Drought is a prolonged, abnormally dry period when there is not enough water for users’ normal needs. Drought is not simply low rainfall; meteorologists monitor the extent and severity of drought in terms of rainfall deficiencies. Agriculturalists rate the impact on primary industries, hydrologists compare ground water levels, and sociologists define it on social expectations and perceptions.

Drought is a temporary feature caused by variance in the usual climate of the region. It occurs in almost all climatic regimes, but with higher frequency and probability in the arid and semi-arid regions. History has it that way back to the time of prophet Hazrat Dawood (A.S.) when, it is said, people in the Makran area of now Pakistan entombed themselves to avoid food shortage. That might have been first drought in our region.

Recently the provinces of Balochistan, Sindh and southern Punjab have been severely affected due to prolonged dry spells for the last 3 years. It is estimated that millions of people and millions of heads of livestock have been affected. The effects and impact of drought in fragile eco-systems assume even serious proportions due to misuse of marginal areas and unwise land use practices and overexploitation of natural resources. Adverse effects of drought on human being last for many years.

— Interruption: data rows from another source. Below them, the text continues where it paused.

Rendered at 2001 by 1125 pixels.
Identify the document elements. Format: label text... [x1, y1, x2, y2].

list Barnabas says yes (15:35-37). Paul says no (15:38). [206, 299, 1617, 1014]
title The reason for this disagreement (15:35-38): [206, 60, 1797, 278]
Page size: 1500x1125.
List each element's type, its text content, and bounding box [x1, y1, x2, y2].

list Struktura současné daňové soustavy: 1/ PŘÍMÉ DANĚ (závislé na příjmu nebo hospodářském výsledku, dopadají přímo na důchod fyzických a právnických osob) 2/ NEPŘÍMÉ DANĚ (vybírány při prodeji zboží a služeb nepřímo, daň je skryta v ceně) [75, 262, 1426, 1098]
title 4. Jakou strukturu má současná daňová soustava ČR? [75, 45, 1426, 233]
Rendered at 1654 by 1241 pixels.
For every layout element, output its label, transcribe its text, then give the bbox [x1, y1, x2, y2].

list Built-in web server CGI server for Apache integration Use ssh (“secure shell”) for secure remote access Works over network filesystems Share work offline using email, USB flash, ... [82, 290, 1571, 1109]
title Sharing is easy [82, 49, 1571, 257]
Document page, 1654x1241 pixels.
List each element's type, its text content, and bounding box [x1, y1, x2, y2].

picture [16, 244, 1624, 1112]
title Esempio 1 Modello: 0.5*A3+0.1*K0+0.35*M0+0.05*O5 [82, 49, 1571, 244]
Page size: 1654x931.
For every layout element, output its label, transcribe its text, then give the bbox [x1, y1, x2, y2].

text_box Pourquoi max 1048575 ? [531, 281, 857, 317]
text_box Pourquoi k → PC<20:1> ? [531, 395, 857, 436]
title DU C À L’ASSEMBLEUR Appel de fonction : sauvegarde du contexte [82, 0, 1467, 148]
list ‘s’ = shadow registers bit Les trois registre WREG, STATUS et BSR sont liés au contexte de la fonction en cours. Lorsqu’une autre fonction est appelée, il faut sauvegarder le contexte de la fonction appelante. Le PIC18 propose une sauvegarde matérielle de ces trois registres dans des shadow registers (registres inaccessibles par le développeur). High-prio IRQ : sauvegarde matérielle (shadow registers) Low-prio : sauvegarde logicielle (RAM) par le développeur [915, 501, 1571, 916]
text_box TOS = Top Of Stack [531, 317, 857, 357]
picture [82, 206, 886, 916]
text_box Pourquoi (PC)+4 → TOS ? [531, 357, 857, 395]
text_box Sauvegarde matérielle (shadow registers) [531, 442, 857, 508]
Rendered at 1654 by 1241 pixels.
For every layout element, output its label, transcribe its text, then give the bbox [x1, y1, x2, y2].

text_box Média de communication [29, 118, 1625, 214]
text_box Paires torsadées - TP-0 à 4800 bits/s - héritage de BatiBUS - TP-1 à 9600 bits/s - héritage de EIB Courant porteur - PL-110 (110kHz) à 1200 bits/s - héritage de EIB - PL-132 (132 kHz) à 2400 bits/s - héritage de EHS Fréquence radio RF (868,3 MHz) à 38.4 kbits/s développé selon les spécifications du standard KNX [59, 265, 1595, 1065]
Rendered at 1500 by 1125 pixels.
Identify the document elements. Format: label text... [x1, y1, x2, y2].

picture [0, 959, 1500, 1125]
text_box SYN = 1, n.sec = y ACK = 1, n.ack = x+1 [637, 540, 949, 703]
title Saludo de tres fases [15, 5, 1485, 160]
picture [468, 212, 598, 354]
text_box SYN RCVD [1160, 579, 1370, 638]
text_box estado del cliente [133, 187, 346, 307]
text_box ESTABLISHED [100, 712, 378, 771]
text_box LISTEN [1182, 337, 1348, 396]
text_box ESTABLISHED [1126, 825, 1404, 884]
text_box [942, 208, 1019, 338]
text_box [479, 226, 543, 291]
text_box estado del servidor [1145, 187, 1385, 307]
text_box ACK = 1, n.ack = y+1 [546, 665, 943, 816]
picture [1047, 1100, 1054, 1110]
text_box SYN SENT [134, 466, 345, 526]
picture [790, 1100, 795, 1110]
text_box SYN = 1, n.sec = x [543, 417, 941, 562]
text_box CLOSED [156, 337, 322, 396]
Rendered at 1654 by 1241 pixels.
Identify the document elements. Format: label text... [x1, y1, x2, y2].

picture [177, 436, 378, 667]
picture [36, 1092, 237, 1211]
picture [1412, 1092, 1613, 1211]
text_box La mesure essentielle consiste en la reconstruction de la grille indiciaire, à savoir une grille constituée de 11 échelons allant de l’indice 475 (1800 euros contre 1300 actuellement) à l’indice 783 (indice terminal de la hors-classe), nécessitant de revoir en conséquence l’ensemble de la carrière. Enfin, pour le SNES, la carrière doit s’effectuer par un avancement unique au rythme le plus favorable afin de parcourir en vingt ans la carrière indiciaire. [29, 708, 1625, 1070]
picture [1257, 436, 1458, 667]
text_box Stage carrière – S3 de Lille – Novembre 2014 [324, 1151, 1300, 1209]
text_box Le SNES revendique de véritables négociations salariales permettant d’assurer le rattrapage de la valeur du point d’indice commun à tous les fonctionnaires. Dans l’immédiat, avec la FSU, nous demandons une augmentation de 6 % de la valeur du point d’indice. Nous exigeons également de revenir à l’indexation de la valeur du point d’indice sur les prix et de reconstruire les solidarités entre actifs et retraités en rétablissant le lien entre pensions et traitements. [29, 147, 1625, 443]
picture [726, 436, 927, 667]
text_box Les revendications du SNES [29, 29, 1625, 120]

During climate extremes, agriculture suffers first and most severely and eventually everyone feels the impact. Drought disrupts cropping programs, reduces breeding stock, and threatens farming patterns. Results: declining productivity affects the national economy and more poverty.

Poverty and migration are the social aspects of drought. Drought force people, mostly poor living in rural areas, to leave their homes in search of a better life.

The United Nations General Assembly, in 1994, designated June 17 as the World Day to Combat Desertification and Drought. This year marked a decade since the Convention’s implementation.

The risk of serious environmental damage, particularly through vegetation loss and soil erosion, has long-term implications for the sustainability of our agricultural industries. Water quality suffers, and toxic outbreaks may occur; plants and animals are also threatened. Bushfires and dust storms often increase during dry times. Pakistan is predominantly arid with low rainfall. About 80 per cent of the country is arid and semi-arid, nearly 12 per cent is sub-humid and the other 8 per cent is humid. The major land uses are agriculture (23 per cent), rangelands (32 per cent), barren land (31 per cent), forests (4.8 per cent), water bodies (1 per cent) and 8 per cent is unclassified and 0.16 percent comes under urban areas. Of the total area only 20 per cent is potentially good for exhaustive agriculture and 62 per cent is primarily used for livestock grazing.

Droughts are of different kinds. Some droughts are long-lived; some are short and intense, causing significant damage. Some can be localised while other parts of the country enjoy bountiful rain. Generally speaking, drought can be categorised in three forms: Meteorological drought (when there is a prolonged period with below average precipitation), Agricultural drought (when there is insufficient moisture for average crop or range production) and Hydrologic drought that is brought about when the water reserves available in sources such as aquifers, lakes, and reservoirs falls below the statistical average.

Many regions are volunerable to drought in Pakistan. Learning how to live with that, better management and being prepared might avert some of the damage.